[Task to complete]:
From the forum thread about a clicking noise on shore power, return word for word everything from "# Clicking Noise" down to "(Aug 26, 2004)".

# Clicking Noise When Hooked Up To Shore Power



## Armand_C (Feb 24, 2005)

The other day after checking my batteries and adding water, I decided to hook up the trailer to shore power to charge my batteries. As I did that, I entered the trailer and heard a clicking noise coming from the fuse panel which is located in the rear bunk area of my 29fbhs. Just curious if this is normal I don't recall if the fridge was on or not, it may have.


----------



## CamperAndy (Aug 26, 2004)

A whine or hum from the converter would be in the normal range of noises but a clicking would not. Was it a fast click or a slow one of say 2 or 3 clicks a second?If the fan was running in the converter and the clicking was fast then maybe there is an interference with the fan. If it was a slow click then maybe it was the Fridge trying to start on gas, not sure why this would happen when connected to shore power.


----------



## tdvffjohn (Mar 10, 2005)

Could be something trying to light. If you unplug and plug back in and it still does it, have you or someone try and find it by standing in or out and all around







to locate


----------



## hatcityhosehauler (Feb 13, 2004)

I would also disconnect everything, battery included, and open up the power center, and make sure all of the connections are tight. This clicking, if irregular and slow can also be a loose connection, arcing periodically, and that could cause a fire.

Tim


----------

[Excerpted records]:
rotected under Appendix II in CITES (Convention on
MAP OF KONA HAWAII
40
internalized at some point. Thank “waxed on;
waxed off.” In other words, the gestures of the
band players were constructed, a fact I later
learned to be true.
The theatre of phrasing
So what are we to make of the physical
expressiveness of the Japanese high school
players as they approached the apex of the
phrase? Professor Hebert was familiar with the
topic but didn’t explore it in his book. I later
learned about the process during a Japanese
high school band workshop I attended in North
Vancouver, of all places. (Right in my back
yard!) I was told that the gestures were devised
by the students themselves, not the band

[Answer space]:
# Clicking Noise When Hooked Up To Shore Power



## Armand_C (Feb 24, 2005)

The other day after checking my batteries and adding water, I decided to hook up the trailer to shore power to charge my batteries. As I did that, I entered the trailer and heard a clicking noise coming from the fuse panel which is located in the rear bunk area of my 29fbhs. Just curious if this is normal I don't recall if the fridge was on or not, it may have.


----------



## CamperAndy (Aug 26, 2004)